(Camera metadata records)

┄┄┄┄┄┄

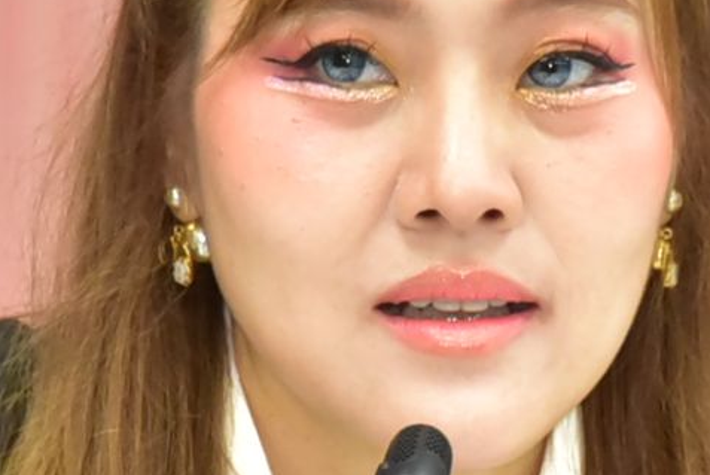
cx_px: 500
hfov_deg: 1.9
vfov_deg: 1.3
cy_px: 532
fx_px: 21714
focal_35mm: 1100
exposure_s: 1/200
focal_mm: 210
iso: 4000
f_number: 5.6
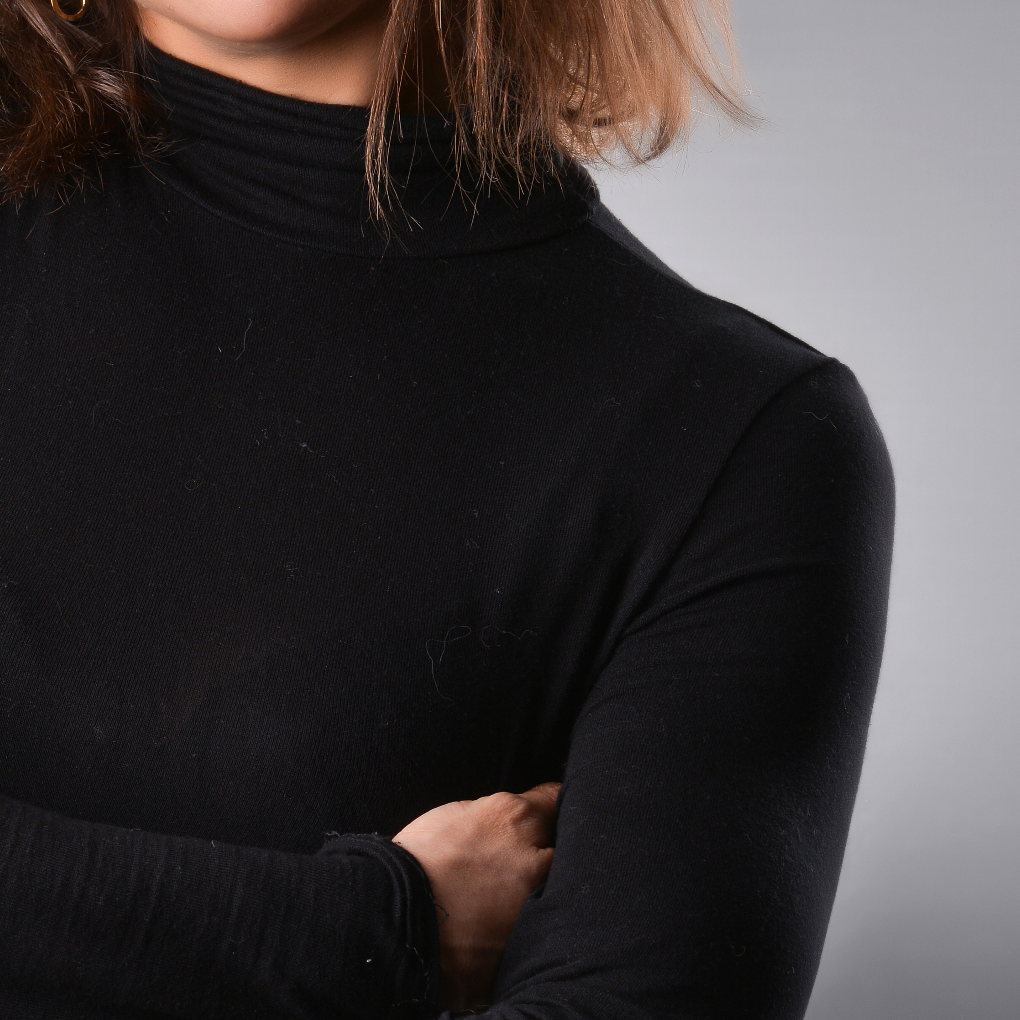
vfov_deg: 6.1
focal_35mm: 288
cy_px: 336
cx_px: 156
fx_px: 9601
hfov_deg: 6.1
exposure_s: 1/125
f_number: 8
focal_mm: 122
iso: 100
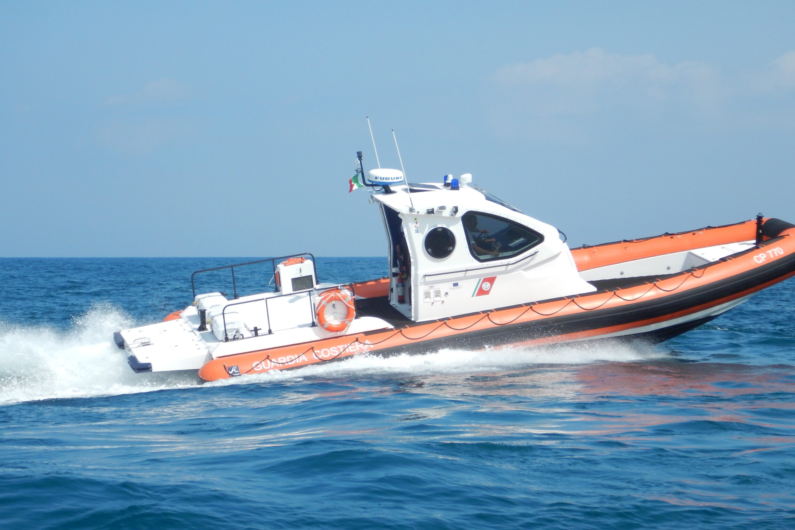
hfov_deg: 20.6
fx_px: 2186
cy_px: 256
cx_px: 395
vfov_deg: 13.8
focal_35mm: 99
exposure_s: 1/800
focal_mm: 15.3
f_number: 4.7
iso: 125
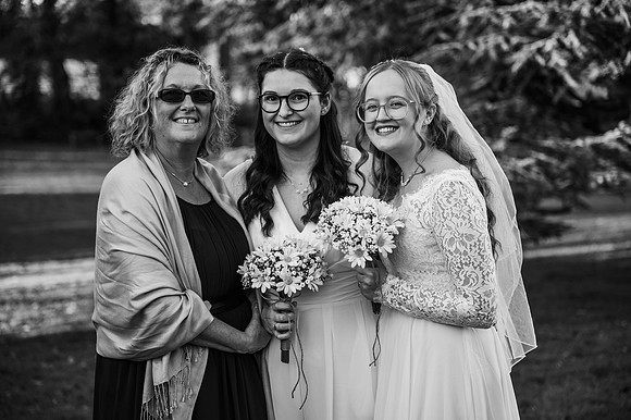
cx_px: 316
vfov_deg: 19.4
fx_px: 1226
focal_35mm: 70
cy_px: 210
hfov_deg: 28.9
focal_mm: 70
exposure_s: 1/400
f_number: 2.8
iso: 100
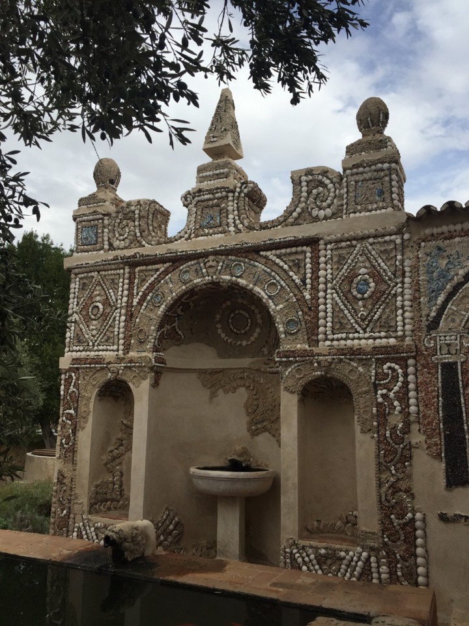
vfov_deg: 61.7
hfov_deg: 48.2
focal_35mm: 29
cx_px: 234
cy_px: 313
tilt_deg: +7.0
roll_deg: -0.7
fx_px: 524
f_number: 2.2
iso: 32
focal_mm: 4.15
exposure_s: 1/1412
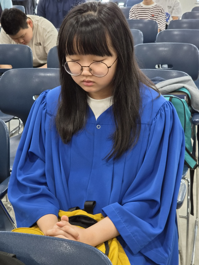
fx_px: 529
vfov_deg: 28.2
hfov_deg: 21.3
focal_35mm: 69
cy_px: 132
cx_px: 100
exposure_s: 1/40
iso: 320
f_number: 2.4
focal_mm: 7
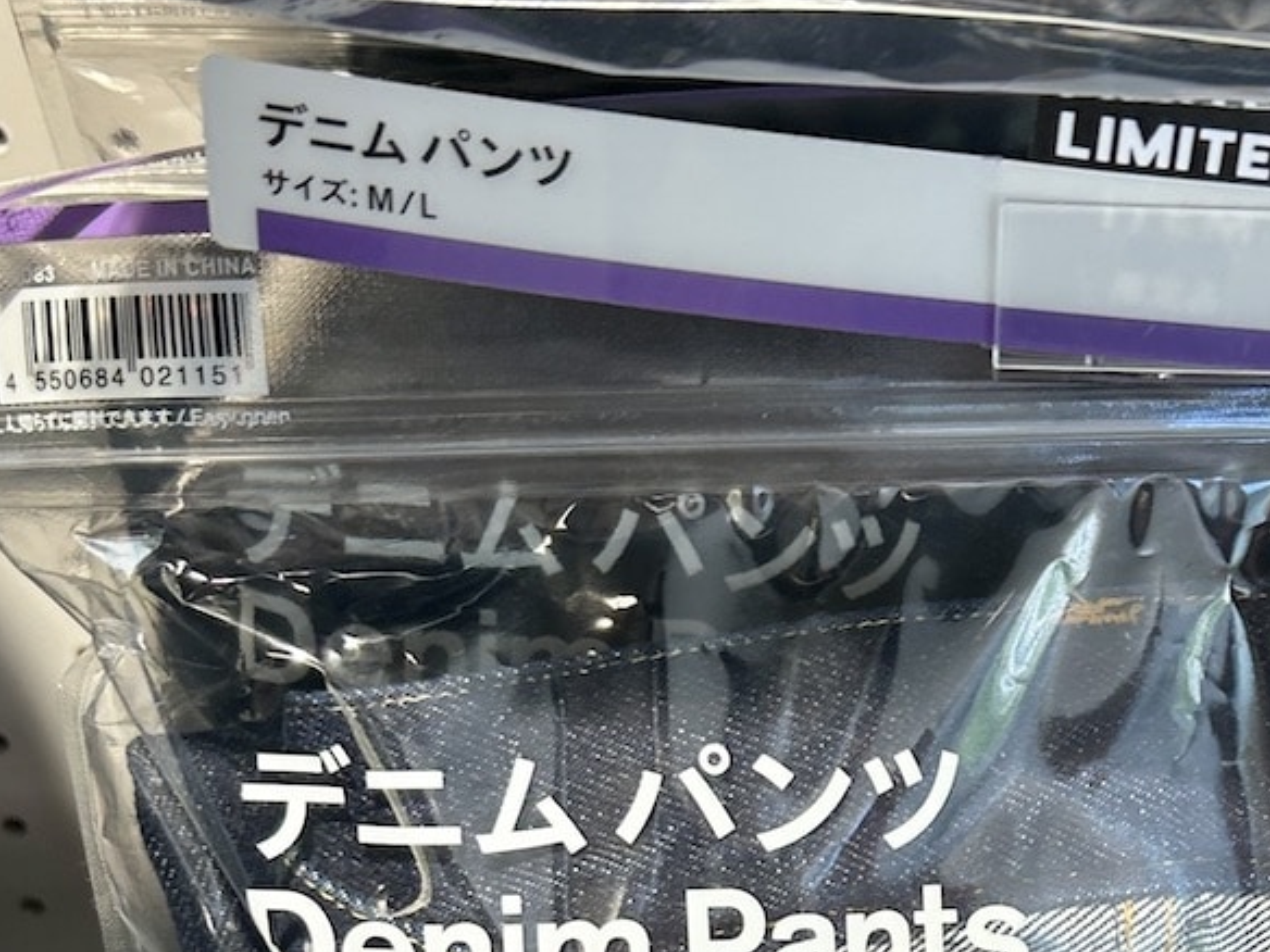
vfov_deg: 24.5
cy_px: 945
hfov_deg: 31.9
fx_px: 2091
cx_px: 1176
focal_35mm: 57
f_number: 1.5
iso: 40
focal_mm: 5.7
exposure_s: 1/100
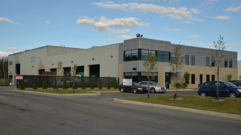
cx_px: 120
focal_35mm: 42
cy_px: 76
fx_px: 268
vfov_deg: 28.3
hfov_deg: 48.4
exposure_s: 1/200
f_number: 18
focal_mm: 40
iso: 400
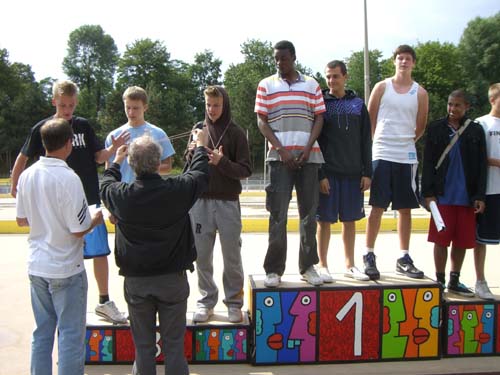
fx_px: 549
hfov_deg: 49.0
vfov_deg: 37.7
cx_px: 250
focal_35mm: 38
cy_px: 188
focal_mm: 6.2
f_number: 4.3
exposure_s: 1/320
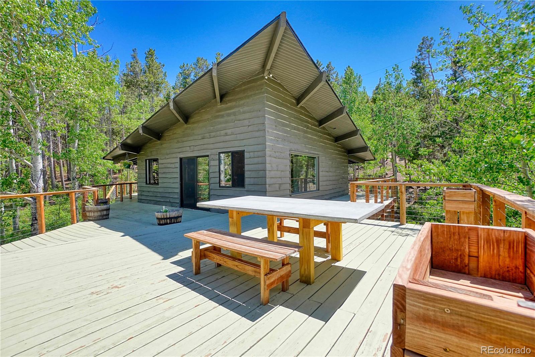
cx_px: 268
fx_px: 223
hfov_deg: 100.4
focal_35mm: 15
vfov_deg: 77.3
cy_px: 178
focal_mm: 10
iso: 320
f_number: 6.3
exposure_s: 1/400
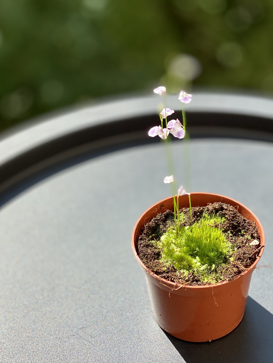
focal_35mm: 75
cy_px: 198
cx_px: 179
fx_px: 789
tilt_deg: -44.9
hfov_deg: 19.6
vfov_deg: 26.0
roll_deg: -2.3
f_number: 2
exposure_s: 1/737
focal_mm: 6
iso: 20
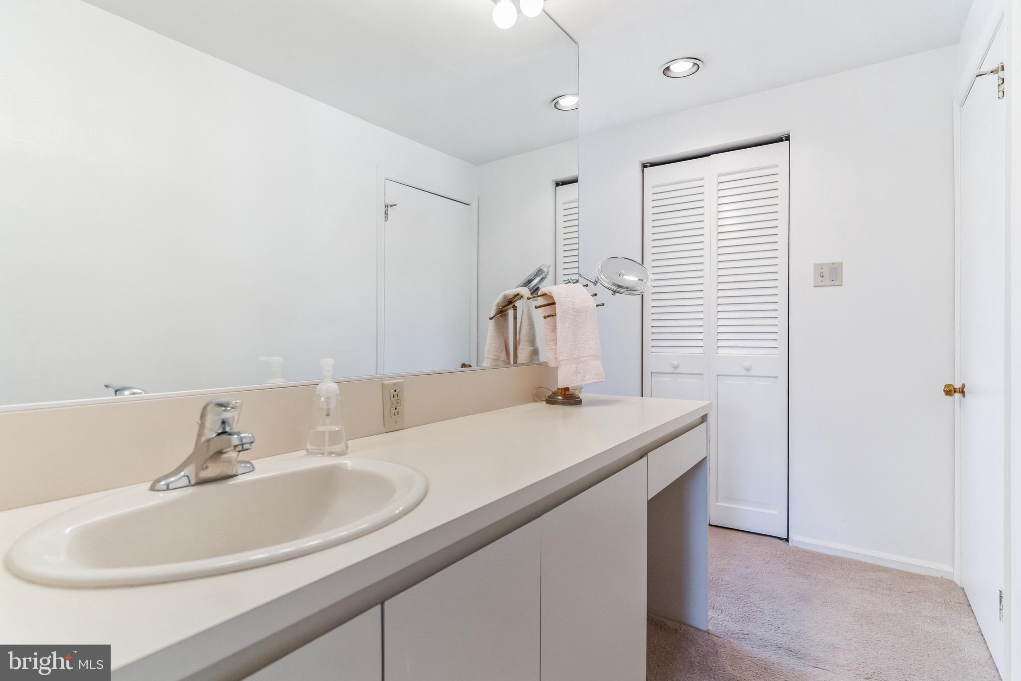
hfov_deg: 93.3
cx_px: 510
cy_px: 340
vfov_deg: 70.4
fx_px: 482
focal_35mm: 17
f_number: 4.5
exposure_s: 1/250
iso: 1600
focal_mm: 17
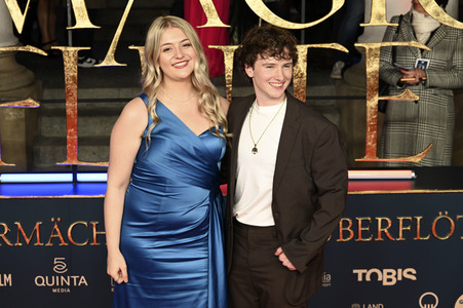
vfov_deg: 18.2
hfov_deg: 27.0
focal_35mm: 75
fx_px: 964
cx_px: 232
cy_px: 154
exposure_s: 1/125
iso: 640
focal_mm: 75
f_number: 5.6
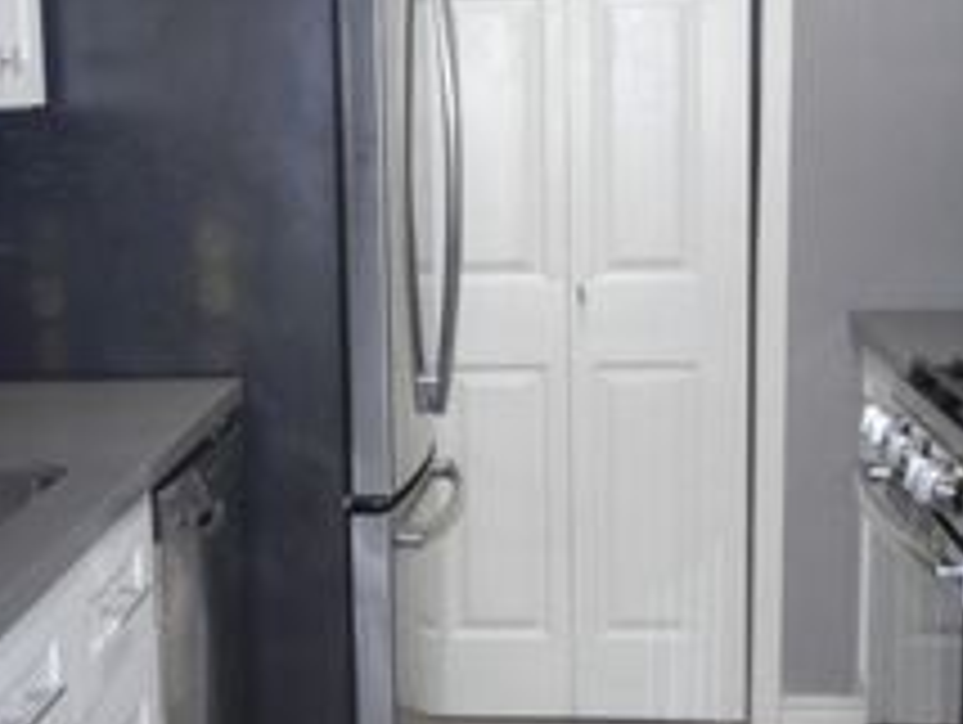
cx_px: 328
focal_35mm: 70
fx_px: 1950
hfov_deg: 27.6
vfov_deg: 21.0
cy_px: 398
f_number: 3.5
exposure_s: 1/30
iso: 400
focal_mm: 5.4
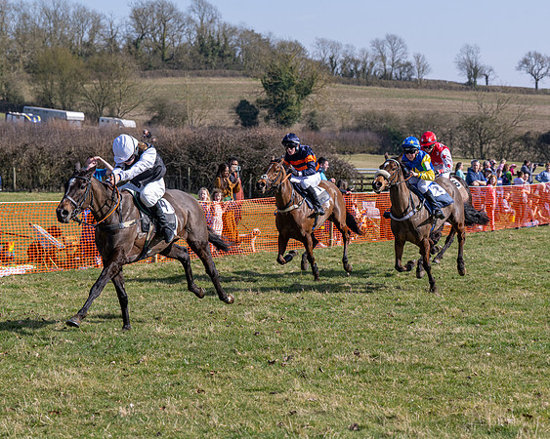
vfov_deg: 12.9
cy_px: 214
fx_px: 1950
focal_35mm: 120
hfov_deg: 16.0
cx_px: 216
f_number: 5
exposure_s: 1/1600
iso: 200
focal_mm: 85
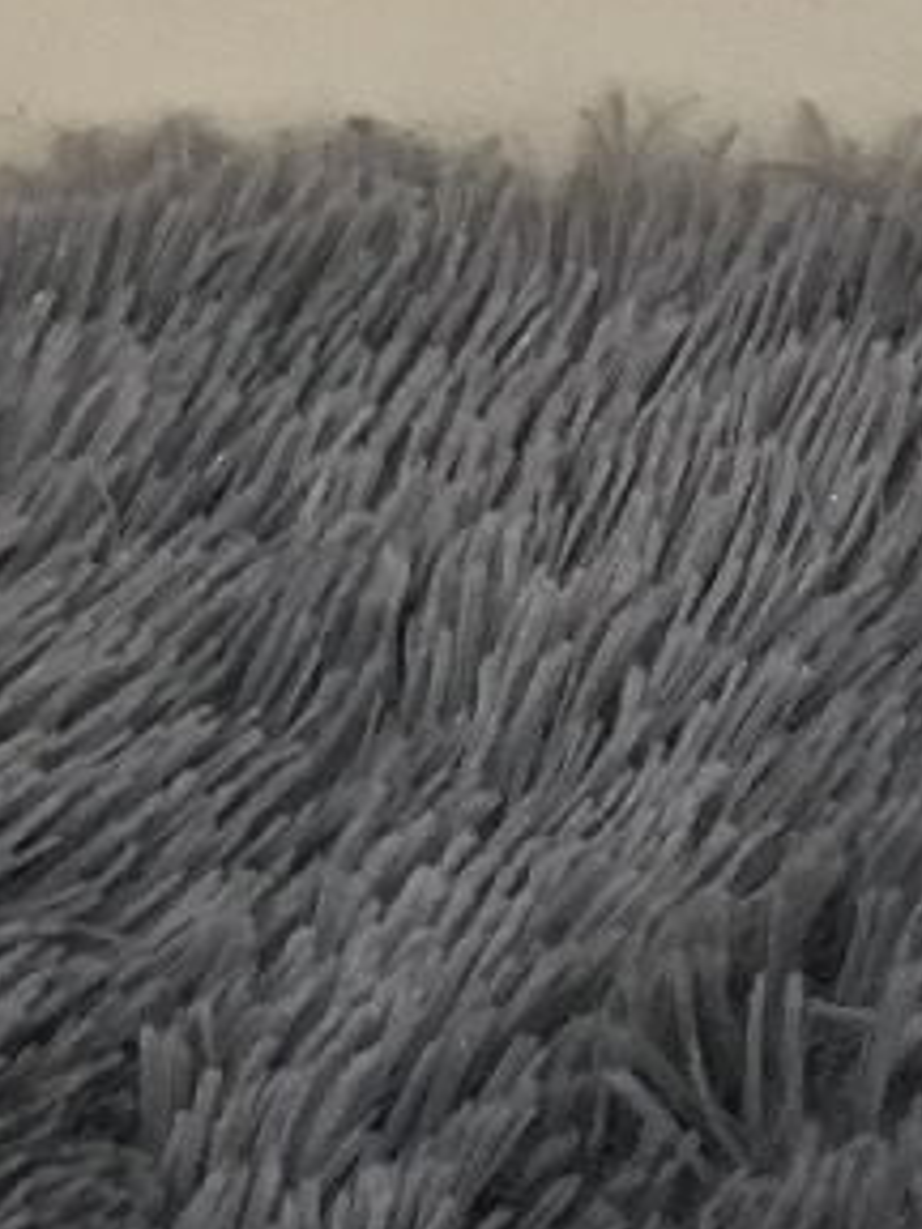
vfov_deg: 14.8
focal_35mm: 129
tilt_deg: -57.9
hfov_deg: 10.6
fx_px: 4581
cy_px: 1417
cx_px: 1801
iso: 80
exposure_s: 1/33
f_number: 2.4
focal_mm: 3.3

┄┄┄┄┄┄

= To do =
Your answer must be the lines above from the one holding "hfov_deg: 100.4" up to and including the one holding "focal_35mm: 17", exact and with no pictures.

= Exercise output =
hfov_deg: 100.4
focal_35mm: 15
vfov_deg: 77.3
cy_px: 178
focal_mm: 10
iso: 320
f_number: 6.3
exposure_s: 1/400
focal_35mm: 75
cy_px: 198
cx_px: 179
fx_px: 789
tilt_deg: -44.9
hfov_deg: 19.6
vfov_deg: 26.0
roll_deg: -2.3
f_number: 2
exposure_s: 1/737
focal_mm: 6
iso: 20
hfov_deg: 93.3
cx_px: 510
cy_px: 340
vfov_deg: 70.4
fx_px: 482
focal_35mm: 17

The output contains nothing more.